Q-Function (\(Q\)): A function that estimates the expected cumulative reward from taking a specific action in a given state: \(Q(s,a) = \mathbb{E}[\sum_{t=0}^{\infty} \gamma^t r_t | s_0 = s, a_0 = a]\).
Advantage Function (\(A\)): The advantage function \(A(s,a)\) quantifies the relative benefit of taking action \(a\) in state \(s\) compared to the average action. It’s defined as \(A(s,a) = Q(s,a) - V(s)\). Advantage functions (and value functions) can depend on a specific policy, \(A^\pi(s,a)\).
Expectation of Reward Optimization: The primary goal in RL, which involves maximizing the expected cumulative reward:
\(\max_{\theta} \mathbb{E}_{s \sim \rho_\pi, a \sim \pi_\theta}[\sum_{t=0}^{\infty} \gamma^t r_t]\)
where \(\rho_\pi\) is the state distribution under policy \(\pi\), and \(\gamma\) is the discount factor.
Finite Horizon Reward (\(J(\pi_\theta)\)): The expected finite-horizon discounted return of the policy \(\pi_\theta\), parameterized by \(\theta\) is defined as: \(J(\pi_\theta) = \mathbb{E}_{\tau \sim \pi_\theta} \left[ \sum_{t=0}^T \gamma^t r_t \right]\) where \(\tau \sim \pi_\theta\) denotes trajectories sampled by following policy \(\pi_\theta\) and \(T\) is the finite horizon.
On-policy: In RLHF, particularly in the debate between RL and Direct Alignment Algorithms, the discussion of on-policy data is common.
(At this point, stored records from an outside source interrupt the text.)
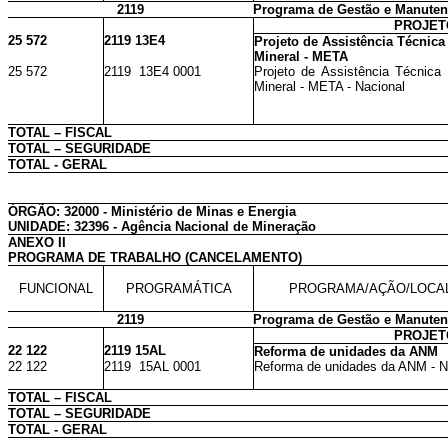
2119
Programa de Gestão e Manutenç
PROJET
25 572
2119 13E4
Projeto de Assistência Técnica
Mineral - META
25 572
2119 13E4 0001
Projeto de Assistência Técnica
Mineral - META - Nacional
TOTAL – FISCAL
TOTAL – SEGURIDADE
TOTAL - GERAL
ÓRGÃO: 32000 - Ministério de Minas e Energia
UNIDADE: 32396 - Agência Nacional de Mineração
ANEXO II
PROGRAMA DE TRABALHO (CANCELAMENTO)
FUNCIONAL
PROGRAMÁTICA
PROGRAMA/AÇÃO/LOCA
2119
Programa de Gestão e Manutenç
PROJET
22 122
2119 15AL
Reforma de unidades da ANM
22 122
2119 15AL 0001
Reforma de unidades da ANM - N
TOTAL – FISCAL
TOTAL – SEGURIDADE
TOTAL - GERAL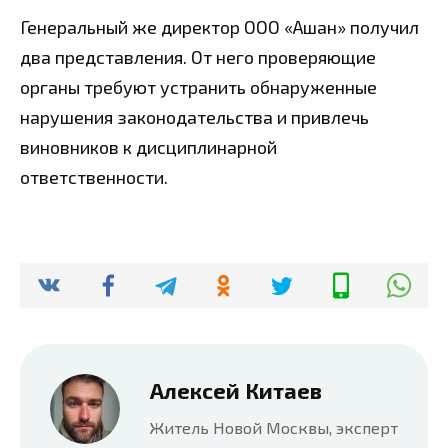
Генеральный же директор ООО «Ашан» получил
два представления. От него проверяющие
органы требуют устранить обнаруженные
нарушения законодательства и привлечь
виновников к дисциплинарной
ответственности.
Алексей Китаев
Житель Новой Москвы, эксперт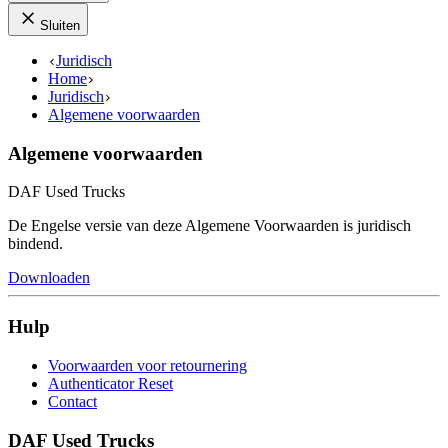
Sluiten
Juridisch
Home
Juridisch
Algemene voorwaarden
Algemene voorwaarden
DAF Used Trucks
De Engelse versie van deze Algemene Voorwaarden is juridisch
bindend.
Downloaden
Hulp
Voorwaarden voor retournering
Authenticator Reset
Contact
DAF Used Trucks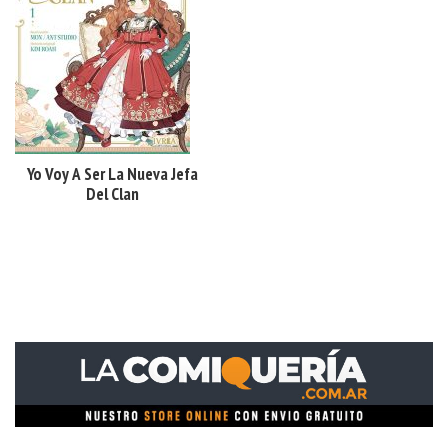
Yo Voy A Ser La Nueva Jefa
Del Clan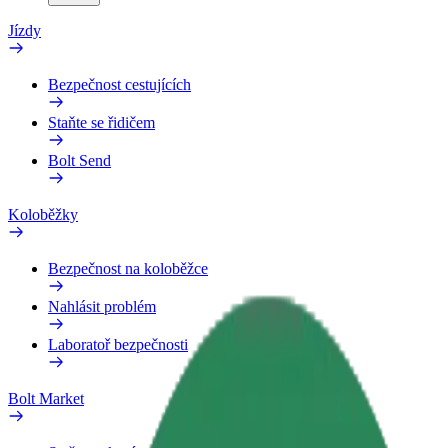
Jízdy
Bezpečnost cestujících
Staňte se řidičem
Bolt Send
Koloběžky
Bezpečnost na koloběžce
Nahlásit problém
Laboratoř bezpečnosti
Bolt Market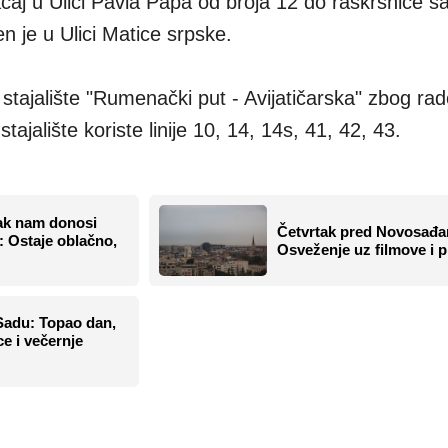
aćaj u Ulici Pavla Papa od broja 12 do raskrsnice s
n je u Ulici Matice srpske.
tajalište "Rumenački put - Avijatičarska" zbog ra
tajalište koriste linije 10, 14, 14s, 41, 42, 43.
ak nam donosi
Četvrtak pred Novosađa
 Ostaje oblačno,
Osveženje uz filmove i 
adu: Topao dan,
ce i večernje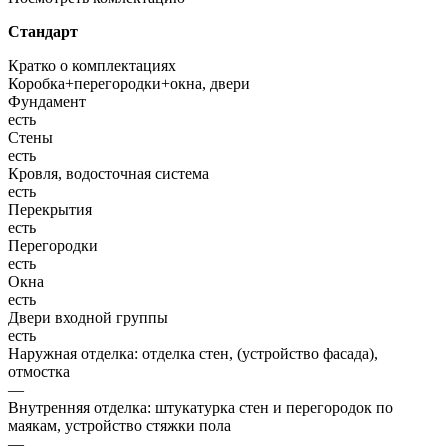
Стандарт
Кратко о комплектациях
Коробка+перегородки+окна, двери
Фундамент
есть
Стены
есть
Кровля, водосточная система
есть
Перекрытия
есть
Перегородки
есть
Окна
есть
Двери входной группы
есть
Наружная отделка: отделка стен, (устройство фасада),
отмостка
—
Внутренняя отделка: штукатурка стен и перегородок по
маякам, устройство стяжки пола
—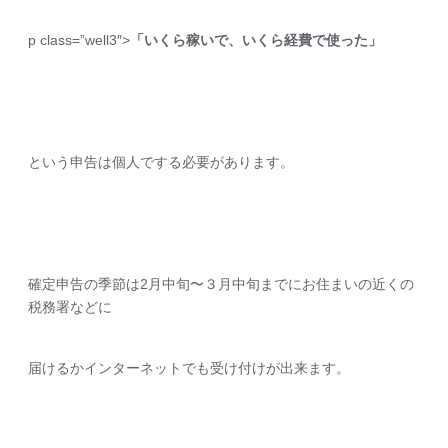
p class=”well3″>
「いくら稼いで、いくら経費で使った」
という申告は個人でする必要があります。
確定申告の季節は2月中旬〜３月中旬までにお住まいの近くの
税務署などに
届けるかインターネットでも受け付けが出来ます。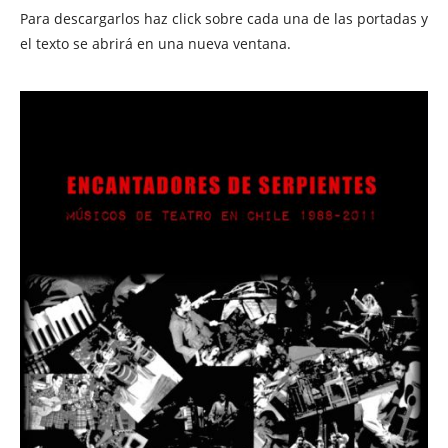
Para descargarlos haz click sobre cada una de las portadas y
el texto se abrirá en una nueva ventana.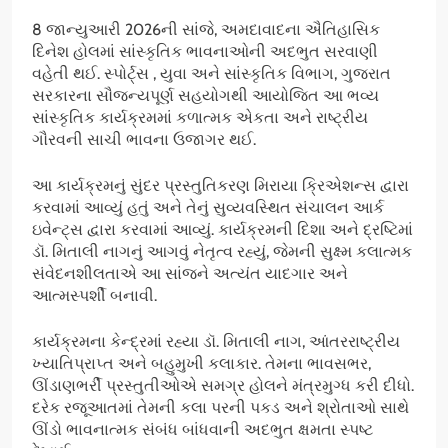
8 જાન્યુઆરી 2026ની સાંજે, અમદાવાદના ઐતિહાસિક
દિનેશ હોલમાં સાંસ્કૃતિક ભાવનાઓની અદભુત સરવાણી
વહેતી થઈ. સ્પોર્ટ્સ , યુવા અને સાંસ્કૃતિક વિભાગ, ગુજરાત
સરકારના સૌજન્યપૂર્ણ સહયોગથી આયોજિત આ ભવ્ય
સાંસ્કૃતિક કાર્યક્રમમાં કળાત્મક એકતા અને રાષ્ટ્રીય
ગૌરવની સાચી ભાવના ઉજાગર થઈ.
આ કાર્યક્રમનું સુંદર પ્રસ્તુતિકરણ મિરાયા ક્રિએશન્સ દ્વારા
કરવામાં આવ્યું હતું અને તેનું સુવ્યવસ્થિત સંચાલન આર્ક
ઇવેન્ટ્સ દ્વારા કરવામાં આવ્યું. કાર્યક્રમની દિશા અને દ્રષ્ટિમાં
ડૉ. મિતાલી નાગનું આગવું નેતૃત્વ રહ્યું, જેમની સુક્ષ્મ કલાત્મક
સંવેદનશીલતાએ આ સાંજને અત્યંત યાદગાર અને
આત્મસ્પર્શી બનાવી.
કાર્યક્રમના કેન્દ્રમાં રહ્યા ડૉ. મિતાલી નાગ, આંતરરાષ્ટ્રીય
ખ્યાતિપ્રાપ્ત અને બહુમુખી કલાકાર. તેમના ભાવસભર,
ઊંડાણભર્રી પ્રસ્તુતીઓએ સમગ્ર હોલને મંત્રમુગ્ધ કરી દીધો.
દરેક રજૂઆતમાં તેમની કલા પરની પકડ અને શ્રોતાઓ સાથે
ઊંડો ભાવનાત્મક સંબંધ બાંધવાની અદભુત ક્ષમતા સ્પષ્ટ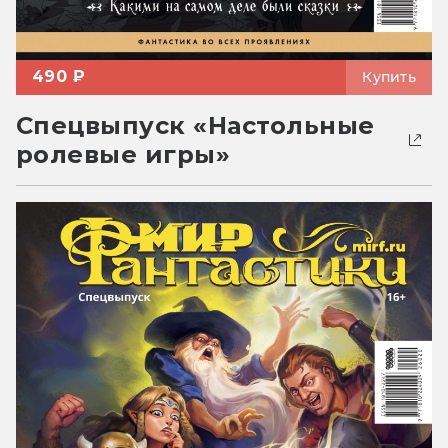
490 ₽
Купить
Спецвыпуск «Настольные
ролевые игры»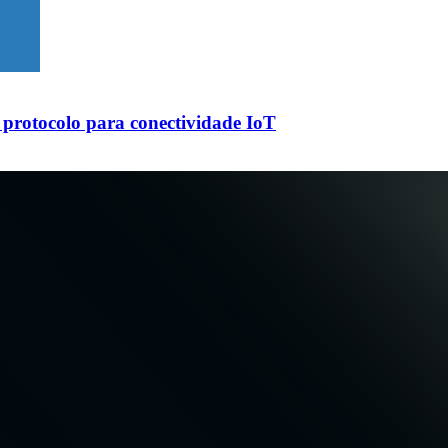
protocolo para conectividade IoT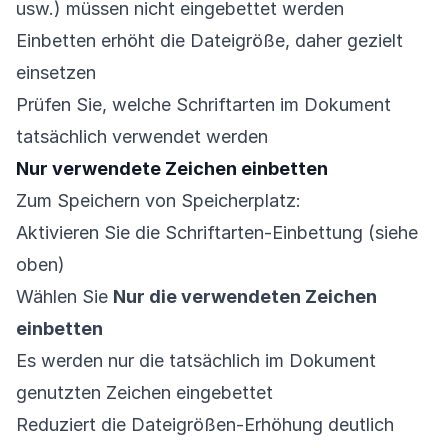
usw.) müssen nicht eingebettet werden
Einbetten erhöht die Dateigröße, daher gezielt
einsetzen
Prüfen Sie, welche Schriftarten im Dokument
tatsächlich verwendet werden
Nur verwendete Zeichen einbetten
Zum Speichern von Speicherplatz:
Aktivieren Sie die Schriftarten-Einbettung (siehe
oben)
Wählen Sie
Nur die verwendeten Zeichen
einbetten
Es werden nur die tatsächlich im Dokument
genutzten Zeichen eingebettet
Reduziert die Dateigrößen-Erhöhung deutlich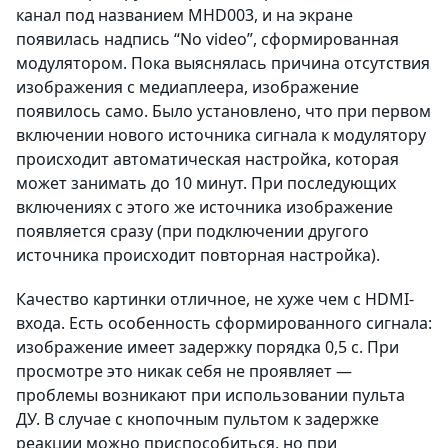
канал под названием MHD003, и на экране
появилась надпись “No video”, сформированная
модулятором. Пока выяснялась причина отсутствия
изображения с медиаплеера, изображение
появилось само. Было установлено, что при первом
включении нового источника сигнала к модулятору
происходит автоматическая настройка, которая
может занимать до 10 минут. При последующих
включениях с этого же источника изображение
появляется сразу (при подключении другого
источника происходит повторная настройка).
Качество картинки отличное, не хуже чем с HDMI-
входа. Есть особенность сформированного сигнала:
изображение имеет задержку порядка 0,5 с. При
просмотре это никак себя не проявляет —
проблемы возникают при использовании пульта
ДУ. В случае с кнопочным пультом к задержке
реакции можно приспособиться, но при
In the RL literature, on-policy means that the data is generated exactly by the current form of the agent, but in the general preference-tuning literature, on-policy is expanded to mean generations from that edition of model – e.g. a instruction tuned checkpoint before running any preference fine-tuning. In this context, off-policy could be data generated by any other language model being used in post-training.
RLHF Only Definitions
- Reference Model (\(\pi_\text{ref}\)): This is a saved set of parameters used in RLHF where outputs of it are used to regularize the optimization.